#### Task requirements:
Rewrite all of the data below with "Person at" switched to "Subject at" everywhere it occurs and everything else left unchanged, and leave the pictures out of your answer.

#### Dataset records:
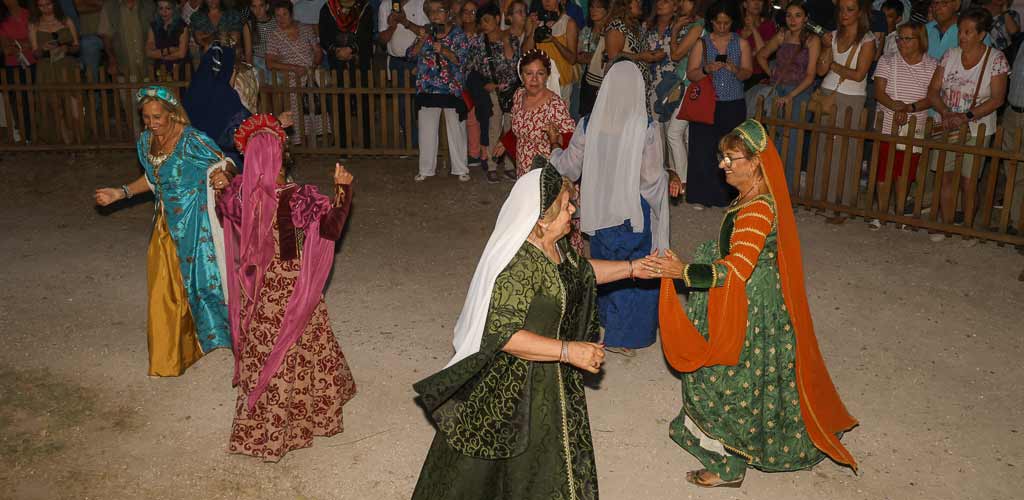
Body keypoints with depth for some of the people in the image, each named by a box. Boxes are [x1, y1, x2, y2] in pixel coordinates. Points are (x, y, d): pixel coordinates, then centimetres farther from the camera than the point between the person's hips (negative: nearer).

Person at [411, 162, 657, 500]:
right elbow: (503, 335, -34)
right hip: (514, 383, -9)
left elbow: (579, 272, 17)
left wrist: (632, 268, 12)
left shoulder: (554, 246, -3)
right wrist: (568, 351, -34)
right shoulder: (518, 266, -32)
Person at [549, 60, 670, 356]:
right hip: (634, 212, -3)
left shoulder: (588, 125, -9)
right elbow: (653, 177, -13)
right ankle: (622, 336, 16)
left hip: (599, 211, 3)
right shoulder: (646, 128, -17)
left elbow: (569, 167, 2)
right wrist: (666, 177, 10)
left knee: (606, 267, 23)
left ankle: (608, 318, 42)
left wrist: (553, 153, 23)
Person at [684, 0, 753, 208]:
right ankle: (702, 196, 4)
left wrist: (735, 69, -19)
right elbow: (690, 74, 0)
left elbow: (747, 73, 2)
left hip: (733, 105, 1)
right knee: (704, 150, -4)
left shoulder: (741, 43, 8)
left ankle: (726, 196, 8)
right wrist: (706, 70, -19)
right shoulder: (702, 43, 5)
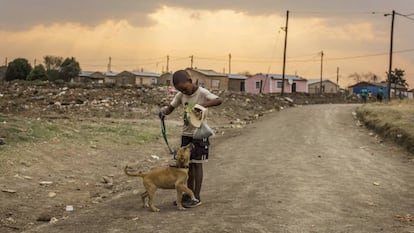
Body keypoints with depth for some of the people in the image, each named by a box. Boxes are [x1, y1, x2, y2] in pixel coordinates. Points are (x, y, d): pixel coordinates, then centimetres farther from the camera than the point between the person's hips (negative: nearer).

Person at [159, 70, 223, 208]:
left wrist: (203, 105, -44)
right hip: (186, 133, 6)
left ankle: (197, 197, 6)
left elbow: (219, 100, -29)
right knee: (188, 164, 11)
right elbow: (170, 108, 3)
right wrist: (164, 111, -20)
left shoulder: (202, 93, -15)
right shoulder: (181, 95, 2)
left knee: (197, 164, -1)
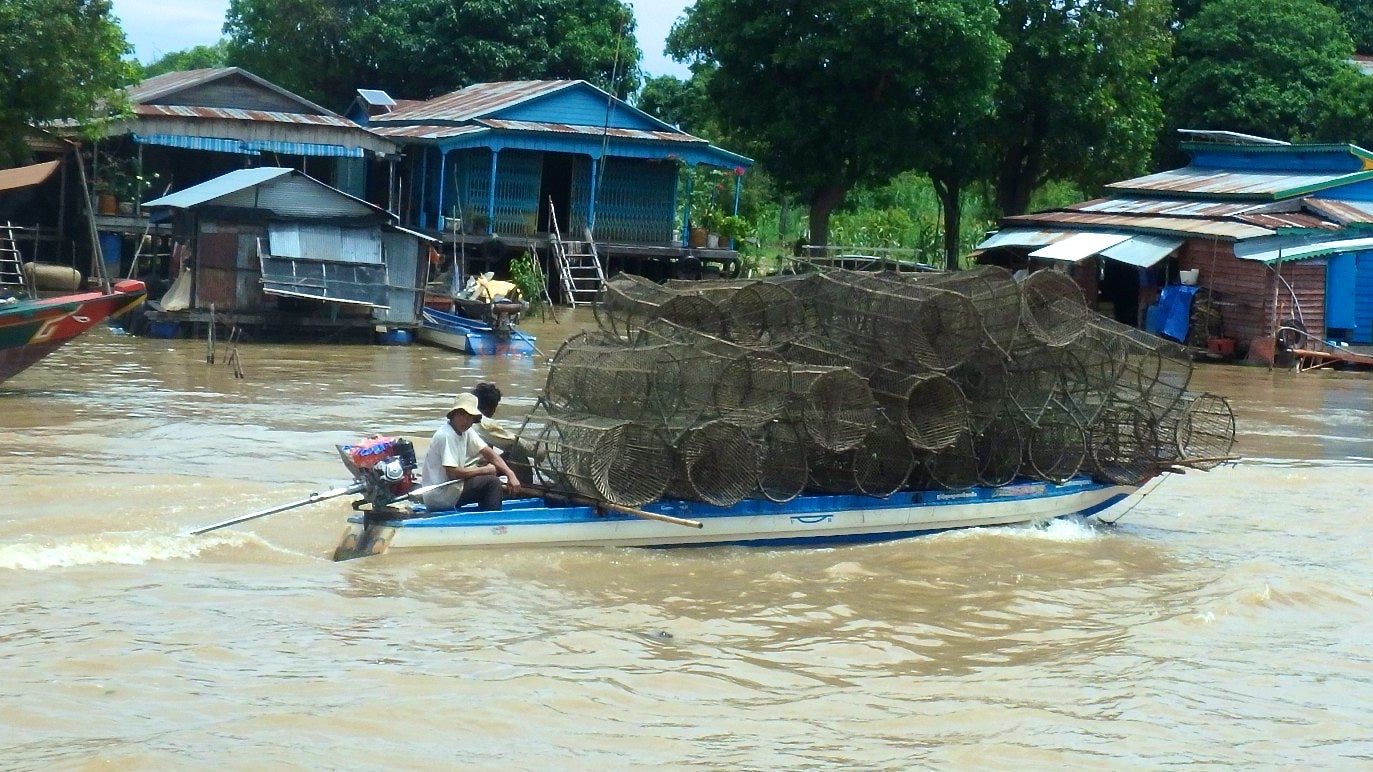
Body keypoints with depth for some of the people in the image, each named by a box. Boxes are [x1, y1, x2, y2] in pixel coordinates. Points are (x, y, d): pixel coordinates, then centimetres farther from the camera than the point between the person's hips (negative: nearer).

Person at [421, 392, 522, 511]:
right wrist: (485, 470, -14)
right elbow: (452, 472, -24)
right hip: (440, 497, -9)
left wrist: (510, 474, -8)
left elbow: (489, 453, 6)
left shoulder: (466, 431, 9)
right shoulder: (446, 435, -19)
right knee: (493, 482, -13)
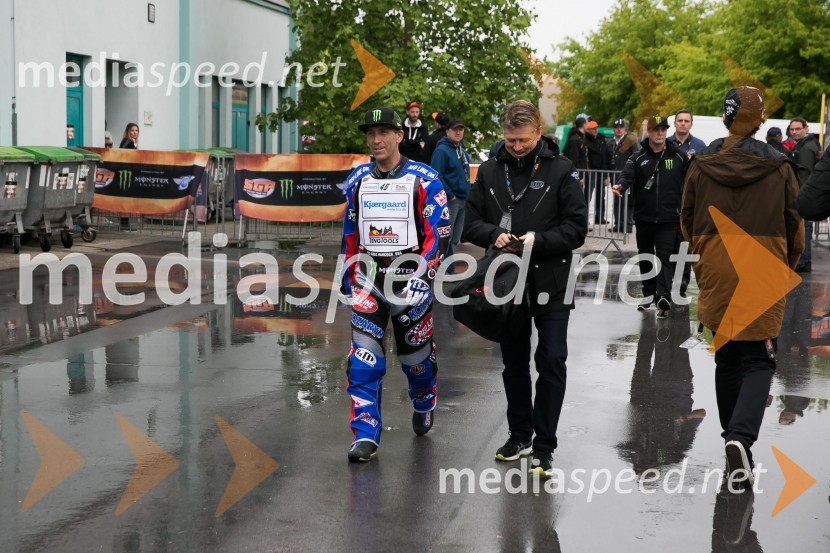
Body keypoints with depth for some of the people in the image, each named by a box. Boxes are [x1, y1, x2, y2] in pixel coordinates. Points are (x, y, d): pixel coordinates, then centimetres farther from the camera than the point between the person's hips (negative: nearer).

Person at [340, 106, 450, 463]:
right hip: (368, 277, 3)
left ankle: (424, 404, 41)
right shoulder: (357, 180, 9)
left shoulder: (423, 179, -6)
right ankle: (366, 434, -7)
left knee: (415, 351, 11)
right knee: (363, 356, -9)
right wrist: (347, 277, 17)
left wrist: (422, 276, -18)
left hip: (410, 276, -3)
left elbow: (439, 233, -9)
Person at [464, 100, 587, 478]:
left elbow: (577, 229, -8)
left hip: (551, 284, -4)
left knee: (552, 364, -4)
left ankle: (543, 447, 4)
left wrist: (539, 240, -21)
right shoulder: (490, 171, 4)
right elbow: (470, 222, 6)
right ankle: (520, 435, 29)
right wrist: (493, 234, -14)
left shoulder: (561, 170, -5)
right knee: (513, 364, 15)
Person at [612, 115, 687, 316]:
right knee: (645, 256, 14)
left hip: (668, 218, -2)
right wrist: (621, 185, -34)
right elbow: (628, 175, -15)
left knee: (665, 257, -11)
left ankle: (663, 296, -20)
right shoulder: (638, 158, 2)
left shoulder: (678, 157, 3)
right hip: (644, 217, 3)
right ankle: (649, 293, 28)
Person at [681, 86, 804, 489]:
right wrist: (785, 267, 19)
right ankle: (741, 436, -17)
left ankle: (733, 437, 26)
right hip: (763, 280, -2)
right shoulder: (778, 167, -5)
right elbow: (794, 226, 3)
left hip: (716, 277, 2)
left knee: (726, 360, 18)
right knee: (759, 362, 4)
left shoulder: (701, 164, -2)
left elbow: (687, 221, 7)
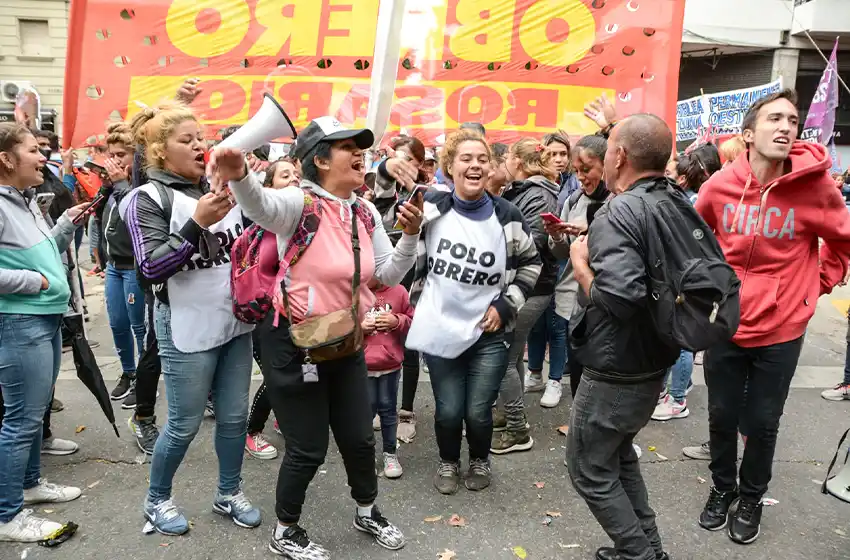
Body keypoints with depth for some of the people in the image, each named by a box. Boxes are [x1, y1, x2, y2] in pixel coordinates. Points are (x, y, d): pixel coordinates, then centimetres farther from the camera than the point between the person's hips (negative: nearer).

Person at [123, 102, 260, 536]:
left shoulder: (219, 188, 7)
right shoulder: (148, 198, -8)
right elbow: (151, 268, -18)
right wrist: (197, 223, -27)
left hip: (235, 322, 5)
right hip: (187, 329, -5)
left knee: (234, 416, 14)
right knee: (185, 425, 6)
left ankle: (229, 493, 33)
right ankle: (157, 500, 30)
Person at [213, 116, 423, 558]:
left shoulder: (366, 213, 3)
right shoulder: (300, 203, -18)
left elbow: (390, 275, 3)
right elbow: (259, 204, -41)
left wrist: (410, 235, -13)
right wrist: (238, 175, -62)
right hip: (295, 344, -6)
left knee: (360, 438, 18)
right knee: (308, 449, 6)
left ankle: (367, 512, 46)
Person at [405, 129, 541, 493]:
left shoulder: (507, 216, -4)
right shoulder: (432, 208, -4)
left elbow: (531, 262, 8)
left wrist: (505, 305, -2)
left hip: (489, 332, 0)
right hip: (439, 329, 0)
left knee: (478, 412, 3)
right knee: (448, 412, 4)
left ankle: (480, 460, 36)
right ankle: (448, 461, 36)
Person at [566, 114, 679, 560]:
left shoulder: (619, 211, -24)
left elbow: (620, 296, -36)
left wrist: (581, 264, -18)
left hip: (615, 373, -9)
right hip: (654, 364, 9)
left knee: (590, 471, 11)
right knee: (619, 455, 27)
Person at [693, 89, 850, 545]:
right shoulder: (720, 186, -9)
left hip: (781, 330, -1)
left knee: (762, 423, 13)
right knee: (722, 416, 15)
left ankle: (751, 498, 37)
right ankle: (722, 488, 39)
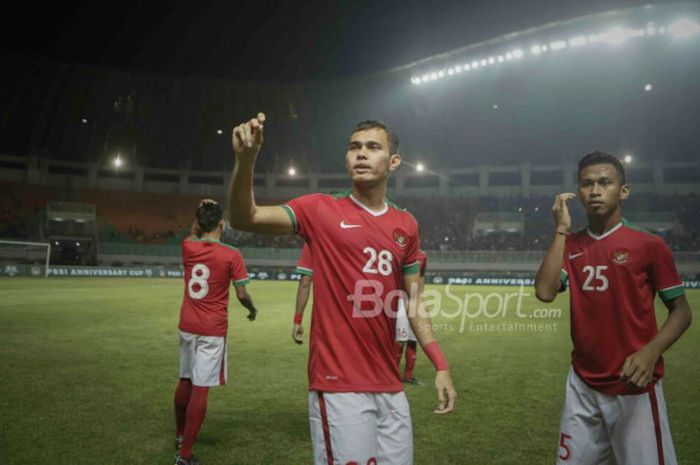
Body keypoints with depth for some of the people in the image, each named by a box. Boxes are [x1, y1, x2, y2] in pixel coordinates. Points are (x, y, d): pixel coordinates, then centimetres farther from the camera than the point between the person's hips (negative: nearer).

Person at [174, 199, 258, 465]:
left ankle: (180, 435, 39)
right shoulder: (231, 255, -13)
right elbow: (241, 294, -9)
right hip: (212, 330, -5)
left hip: (187, 326, 5)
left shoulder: (187, 248, -1)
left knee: (185, 381, 20)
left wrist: (201, 215, 19)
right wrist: (252, 309, 10)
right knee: (200, 389, -2)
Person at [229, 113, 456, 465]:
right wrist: (245, 159, -30)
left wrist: (441, 366, 6)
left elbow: (414, 303, 12)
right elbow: (244, 218, -13)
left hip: (390, 385, 5)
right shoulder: (321, 210, -3)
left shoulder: (406, 225, 9)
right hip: (338, 384, -4)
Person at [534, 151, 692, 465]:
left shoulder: (649, 245, -7)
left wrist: (651, 352, -21)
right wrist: (561, 229, -9)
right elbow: (545, 292, -10)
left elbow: (681, 311, -3)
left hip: (634, 386, -4)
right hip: (582, 384, 4)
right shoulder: (570, 245, 5)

#### Response to the task:
Body keypoints with depth for some of the people in the image, each named by a box. Boxes are [x1, y1, x2, y2] in pixel coordinates. Points are (x, y, d): pixel coordinates, then centimetres farther from the camera than the point between the person's hips (negative: nearer).

Subject at [411, 162, 657, 500]:
right elbow: (503, 335, -34)
right hip: (514, 383, -9)
left elbow: (579, 272, 17)
left wrist: (632, 268, 12)
left shoulder: (554, 246, -3)
right wrist: (568, 351, -34)
right shoulder: (518, 266, -32)
Subject at [549, 60, 670, 356]:
right hip: (634, 212, -3)
left shoulder: (588, 125, -9)
right elbow: (653, 177, -13)
right ankle: (622, 336, 16)
left hip: (599, 211, 3)
right shoulder: (646, 128, -17)
left elbow: (569, 167, 2)
right wrist: (666, 177, 10)
left knee: (606, 267, 23)
left ankle: (608, 318, 42)
left wrist: (553, 153, 23)
Subject at [684, 0, 753, 208]:
right ankle: (702, 196, 4)
left wrist: (735, 69, -19)
right elbow: (690, 74, 0)
left elbow: (747, 73, 2)
left hip: (733, 105, 1)
right knee: (704, 150, -4)
left shoulder: (741, 43, 8)
left ankle: (726, 196, 8)
right wrist: (706, 70, -19)
right shoulder: (702, 43, 5)
Body keypoints with depth for some of the people in the image, each named by a box. Boxes are [x1, y1, x2, y2] in pixel coordinates. Points are (x, y, d): pixel coordinates, then centimetres farther from the camera than the point between the person's hips (negative: nearer).

Subject at [159, 70, 223, 208]:
left wrist: (203, 105, -44)
right hip: (186, 133, 6)
left ankle: (197, 197, 6)
left elbow: (219, 100, -29)
right knee: (188, 164, 11)
right elbow: (170, 108, 3)
right wrist: (164, 111, -20)
left shoulder: (202, 93, -15)
right shoulder: (181, 95, 2)
left knee: (197, 164, -1)
Body keypoints with depth for some of the people in the image, each named by a box. Boxes are [x1, y1, x2, y2] in pixel coordinates. Points are (x, y, d): pixel coordinates, then centimetres farther from the camera than the point between the person's hips (negative: nearer).

Subject at [421, 392, 522, 511]:
right wrist: (485, 470, -14)
right elbow: (452, 472, -24)
right hip: (440, 497, -9)
left wrist: (510, 474, -8)
left elbow: (489, 453, 6)
left shoulder: (466, 431, 9)
right shoulder: (446, 435, -19)
right knee: (493, 482, -13)
Body keypoints with depth for some of the people in the image, each named by a box. Boxes are [x1, y1, x2, y2] in pixel coordinates. Points are (x, y, d): pixel coordinates, then centimetres farther from the camera than the point between the person's hips (negative: nearer).

Subject at [340, 106, 450, 463]:
right hip: (368, 277, 3)
left ankle: (424, 404, 41)
right shoulder: (357, 180, 9)
left shoulder: (423, 179, -6)
right ankle: (366, 434, -7)
left knee: (415, 351, 11)
right knee: (363, 356, -9)
right wrist: (347, 277, 17)
left wrist: (422, 276, -18)
left hip: (410, 276, -3)
left elbow: (439, 233, -9)
Subject at [464, 100, 587, 478]:
left elbow: (577, 229, -8)
left hip: (551, 284, -4)
left knee: (552, 364, -4)
left ankle: (543, 447, 4)
left wrist: (539, 240, -21)
right shoulder: (490, 171, 4)
right elbow: (470, 222, 6)
right ankle: (520, 435, 29)
right wrist: (493, 234, -14)
left shoulder: (561, 170, -5)
right knee: (513, 364, 15)
Subject at [612, 115, 687, 316]:
right knee: (645, 256, 14)
left hip: (668, 218, -2)
right wrist: (621, 185, -34)
right elbow: (628, 175, -15)
left knee: (665, 257, -11)
left ankle: (663, 296, -20)
right shoulder: (638, 158, 2)
left shoulder: (678, 157, 3)
right hip: (644, 217, 3)
right ankle: (649, 293, 28)
Subject at [681, 86, 804, 489]:
right wrist: (785, 267, 19)
right ankle: (741, 436, -17)
left ankle: (733, 437, 26)
right hip: (763, 280, -2)
right shoulder: (778, 167, -5)
right elbow: (794, 226, 3)
left hip: (716, 277, 2)
left knee: (726, 360, 18)
right knee: (759, 362, 4)
left shoulder: (701, 164, -2)
left elbow: (687, 221, 7)
Body keypoints with depth for some of the people in the image, each named by a box. Boxes are [x1, y1, x2, y2] in pixel coordinates. Points are (x, y, d): pixel coordinates, then centimetres farther from the camera than the point between the person's hips (negative: nearer).

Subject at [123, 102, 260, 536]:
left shoulder: (219, 188, 7)
right shoulder: (148, 198, -8)
right elbow: (151, 268, -18)
right wrist: (197, 223, -27)
left hip: (235, 322, 5)
right hip: (187, 329, -5)
left knee: (234, 416, 14)
right knee: (185, 425, 6)
left ankle: (229, 493, 33)
right ankle: (157, 500, 30)
Subject at [213, 116, 423, 558]:
left shoulder: (366, 213, 3)
right shoulder: (300, 203, -18)
left elbow: (390, 275, 3)
right elbow: (259, 204, -41)
left wrist: (410, 235, -13)
right wrist: (238, 175, -62)
right hip: (295, 344, -6)
left knee: (360, 438, 18)
right knee: (308, 449, 6)
left ankle: (367, 512, 46)
Subject at [405, 129, 541, 493]:
left shoulder: (507, 216, -4)
right shoulder: (432, 208, -4)
left elbow: (531, 262, 8)
left wrist: (505, 305, -2)
left hip: (489, 332, 0)
right hip: (439, 329, 0)
left knee: (478, 412, 3)
right knee: (448, 412, 4)
left ankle: (480, 460, 36)
right ankle: (448, 461, 36)
Subject at [566, 114, 679, 560]:
left shoulder: (619, 211, -24)
left elbow: (620, 296, -36)
left wrist: (581, 264, -18)
left hip: (615, 373, -9)
right hip: (654, 364, 9)
left knee: (590, 471, 11)
right knee: (619, 455, 27)
Subject at [693, 89, 850, 545]:
right shoulder: (720, 186, -9)
left hip: (781, 330, -1)
left knee: (762, 423, 13)
right knee: (722, 416, 15)
left ankle: (751, 498, 37)
right ankle: (722, 488, 39)
Body keypoints with depth for some of the people in the image, each named by a box. Boxes are [x1, y1, x2, y2] in pixel coordinates. Points are (x, y, d): pixel coordinates, then centimetres farther from the camera than the point between the person's hips (negative: nearer).

Subject at [174, 199, 258, 465]:
left ankle: (180, 435, 39)
right shoulder: (231, 255, -13)
right elbow: (241, 294, -9)
right hip: (212, 330, -5)
left hip: (187, 326, 5)
left shoulder: (187, 248, -1)
left knee: (185, 381, 20)
left wrist: (201, 215, 19)
right wrist: (252, 309, 10)
right knee: (200, 389, -2)
Subject at [229, 113, 456, 465]:
right wrist: (245, 159, -30)
left wrist: (441, 366, 6)
left elbow: (414, 303, 12)
right elbow: (244, 218, -13)
left hip: (390, 385, 5)
right shoulder: (321, 210, -3)
left shoulder: (406, 225, 9)
right hip: (338, 384, -4)
Subject at [534, 151, 692, 465]:
left shoulder: (649, 245, -7)
left wrist: (651, 352, -21)
right wrist: (561, 229, -9)
right elbow: (545, 292, -10)
left elbow: (681, 311, -3)
left hip: (634, 386, -4)
right hip: (582, 384, 4)
right shoulder: (570, 245, 5)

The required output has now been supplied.